Code that might look like

   let x: u8 = 17;
   let y: u8 = x + 1;

in Rust is written in current SimplicityHL as

   let x: u8 = 17;
   let (carry, y): (bool, u8) = jet::add_8(x, 1);

(as the add_8 jet returns an explicit carry flag indicating whether the addition caused an integer overflow; the carry flag value is required to be assigned somewhere).

  • No unbounded loops or recursion: Simplicity is intentionally not Turing-complete, and SimplicityHL accordingly does not have a while loop or a for loop in its native syntax. Nor is a function permitted to call itself recursively. For bounded loops, there is a built-in function called for_while which can execute a code block up to a specified maximum number of times (limited to 65536 iterations per for_while loop). SimplicityHL also offers fold and array_fold functions to help with some tasks that could traditionally be performed with iteration or recursion in other languages.

  • No if statement: SimplicityHL does not include an if statement. Conditional branching is performed with the match keyword (sometimes by matching on a boolean value returned from a jet or function, or on the constructor of a value passed in a witness input).
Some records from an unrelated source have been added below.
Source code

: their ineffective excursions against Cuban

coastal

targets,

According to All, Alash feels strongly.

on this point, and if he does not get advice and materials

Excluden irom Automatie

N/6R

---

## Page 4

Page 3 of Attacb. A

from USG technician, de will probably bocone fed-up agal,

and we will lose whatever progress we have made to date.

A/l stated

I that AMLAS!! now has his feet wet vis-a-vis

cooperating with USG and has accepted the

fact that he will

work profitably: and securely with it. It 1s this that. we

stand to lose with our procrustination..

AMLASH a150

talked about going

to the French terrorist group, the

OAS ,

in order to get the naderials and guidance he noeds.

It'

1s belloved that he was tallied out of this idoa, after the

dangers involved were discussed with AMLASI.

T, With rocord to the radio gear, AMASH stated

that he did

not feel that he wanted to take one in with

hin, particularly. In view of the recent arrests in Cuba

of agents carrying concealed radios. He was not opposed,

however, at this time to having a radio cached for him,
  • No run-time I/O or interactivity: Simplicity's execution model allows a witness to be provided at runtime as a form of input to the program. There is no provision for interacting with users or services, or for reading other data from elsewhere, during the program's execution. A Simplicity program is also expected to provide a yes-or-no answer about whether to approve a proposed blockchain transaction, optionally on the basis of data optionally supplied via a witness. The program is not able to give other answers, output, or side effects. Thus, there are no functions to perform any form of file, network, or terminal I/O.

  • Simpler type system: SimplicityHL's type system is much simpler than Rust's. It isn't possible to declare traits or implementations of traits.